--- Begin RECORDS SUPPLIED ---
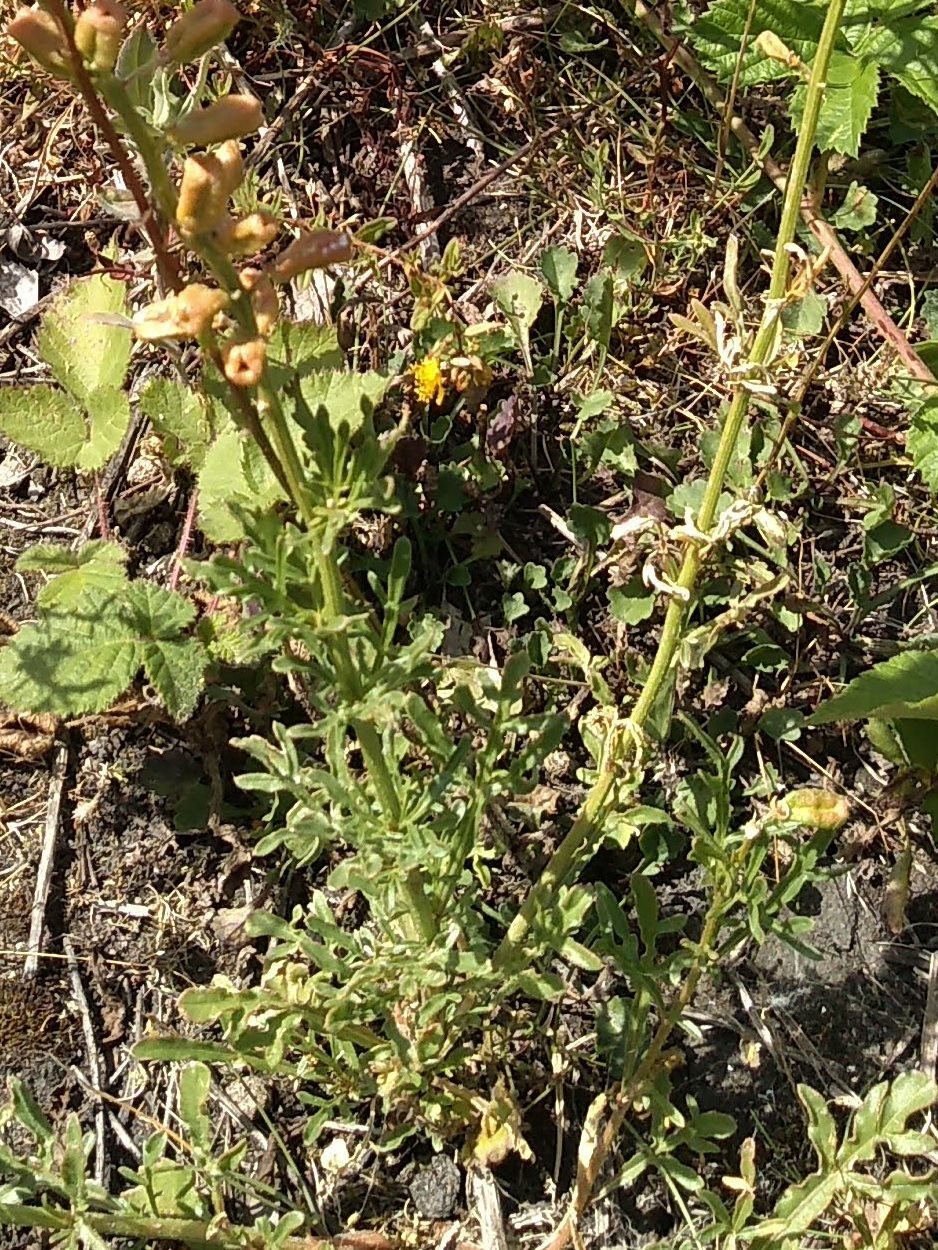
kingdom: Plantae
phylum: Tracheophyta
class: Magnoliopsida
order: Brassicales
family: Resedaceae
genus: Reseda
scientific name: Reseda lutea
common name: Wild mignonette
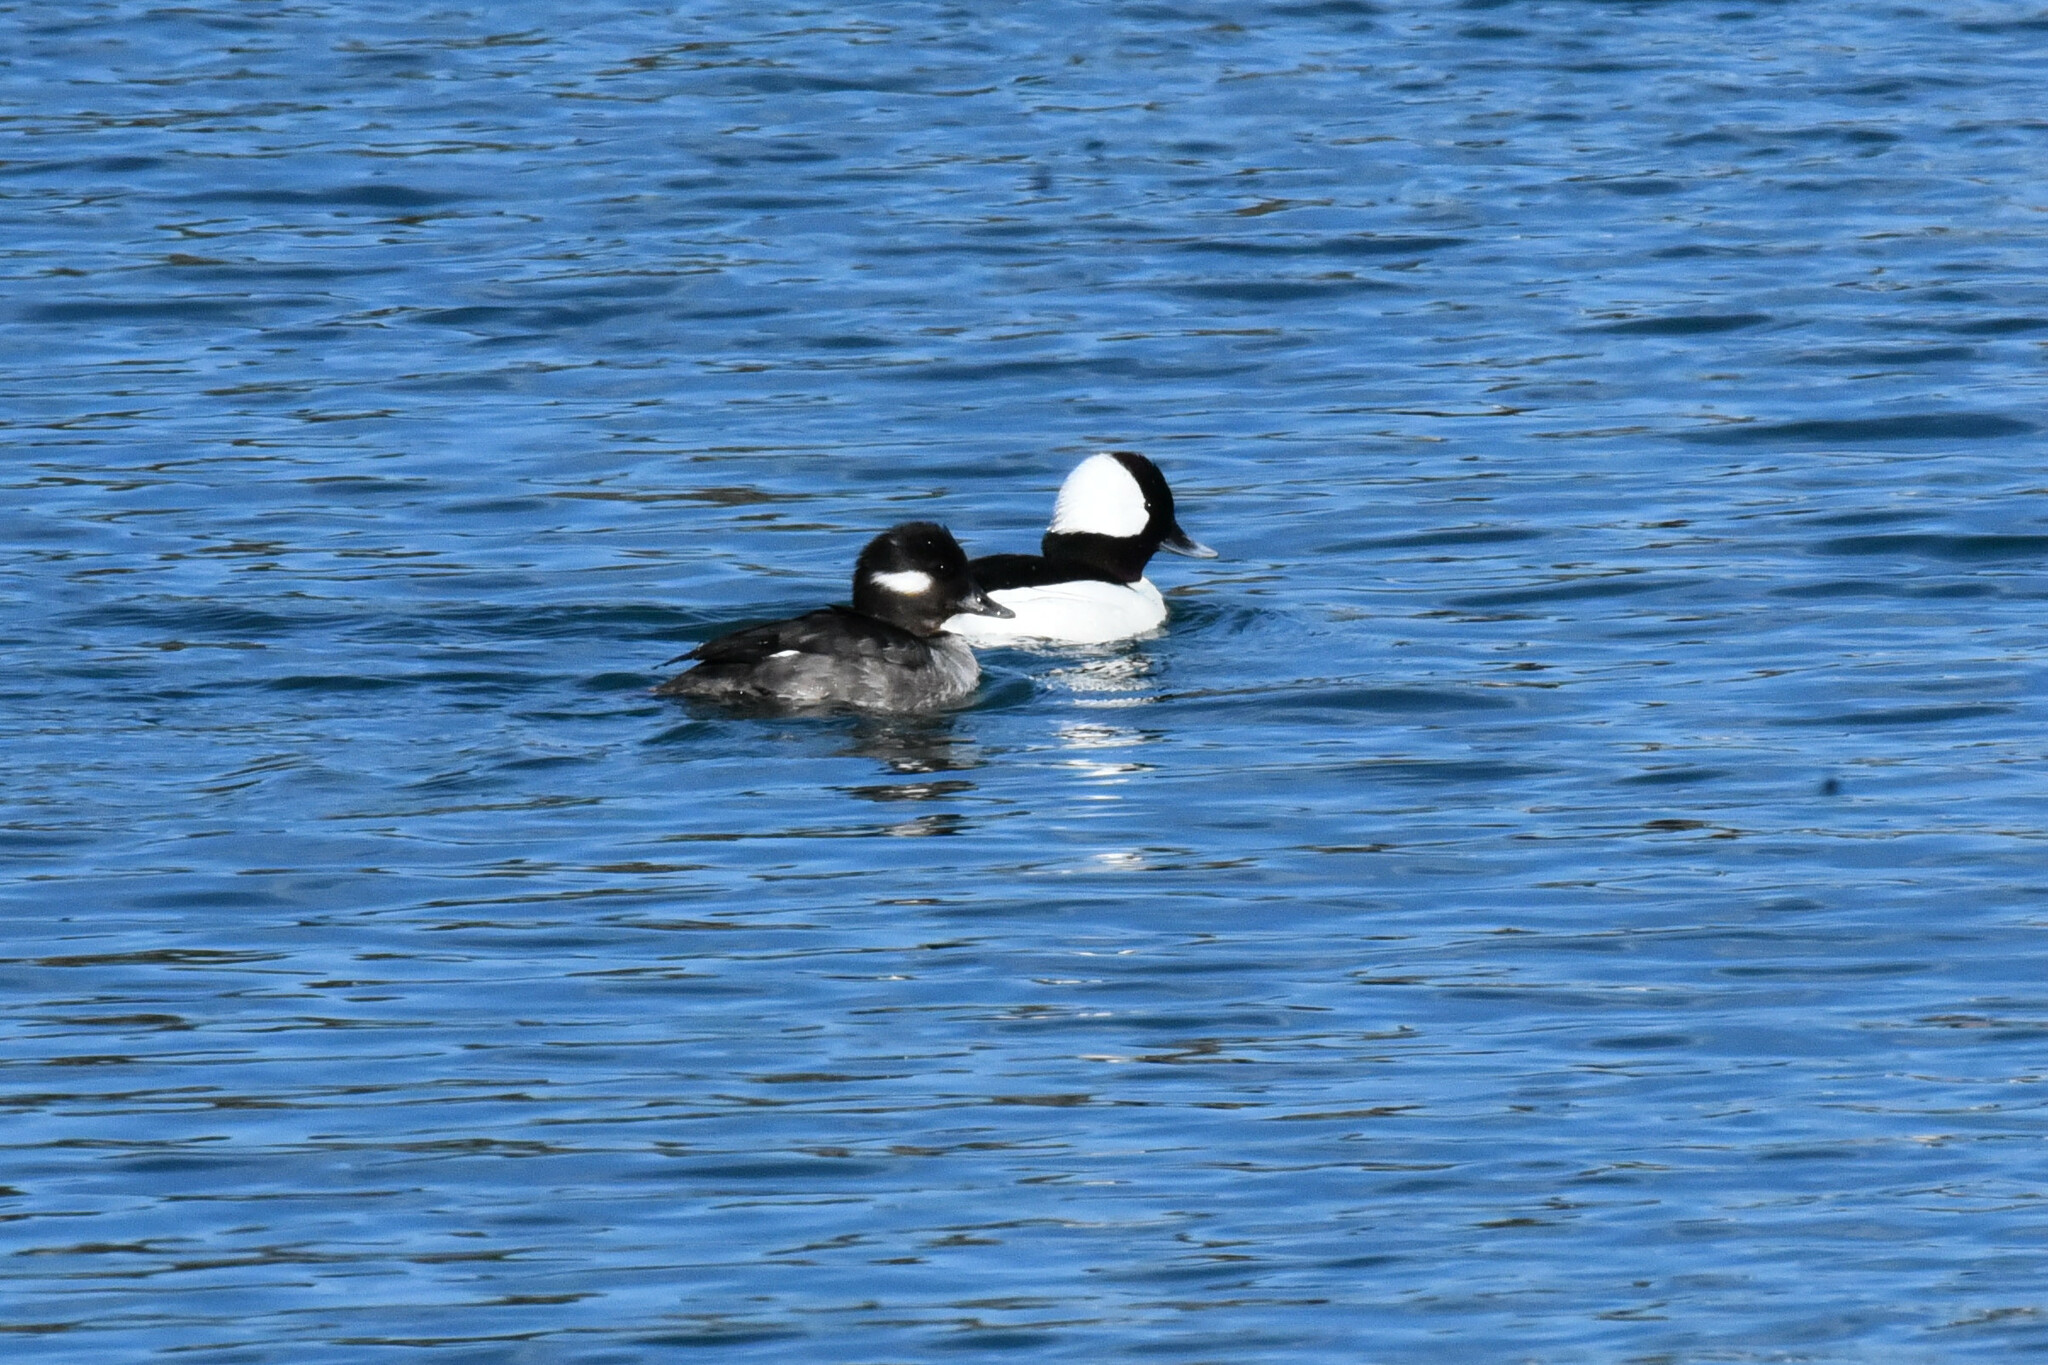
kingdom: Animalia
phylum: Chordata
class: Aves
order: Anseriformes
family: Anatidae
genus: Bucephala
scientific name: Bucephala albeola
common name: Bufflehead
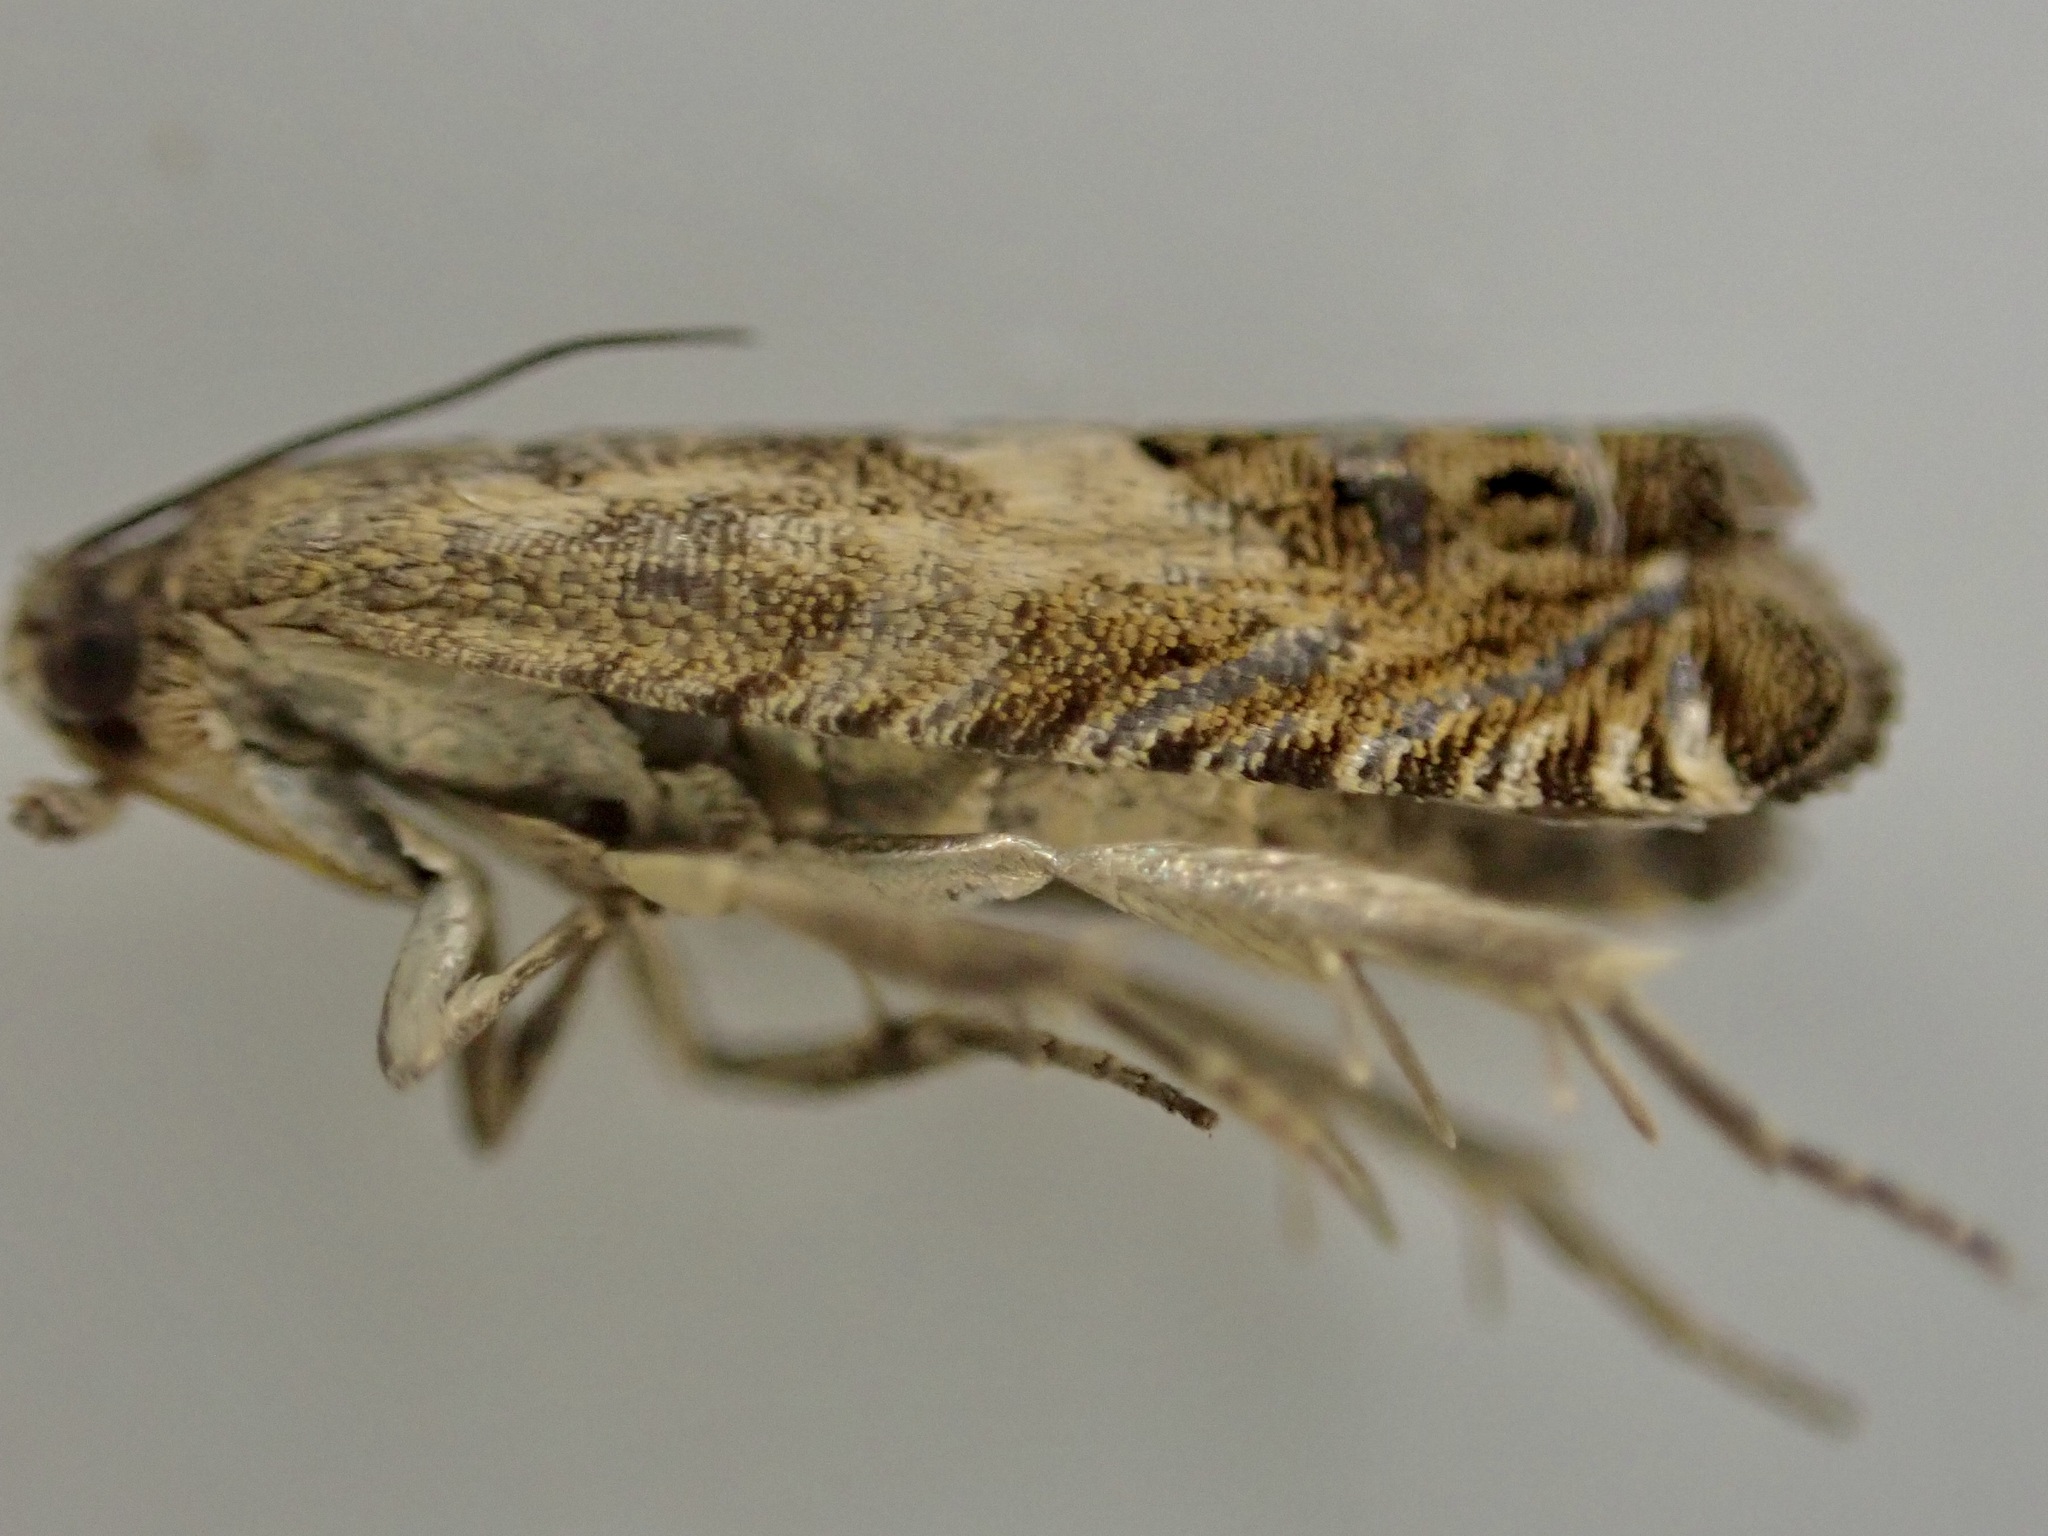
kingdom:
--- End RECORDS SUPPLIED ---
BRIEF - Render every line of text in the rows above as a JSON list of strings, one string per line, omitting blank lines. Leave the pictures out.

TASK RESULT -
[
  "kingdom: Plantae",
  "phylum: Tracheophyta",
  "class: Magnoliopsida",
  "order: Brassicales",
  "family: Resedaceae",
  "genus: Reseda",
  "scientific name: Reseda lutea",
  "common name: Wild mignonette",
  "kingdom: Animalia",
  "phylum: Chordata",
  "class: Aves",
  "order: Anseriformes",
  "family: Anatidae",
  "genus: Bucephala",
  "scientific name: Bucephala albeola",
  "common name: Bufflehead",
  "kingdom:"
]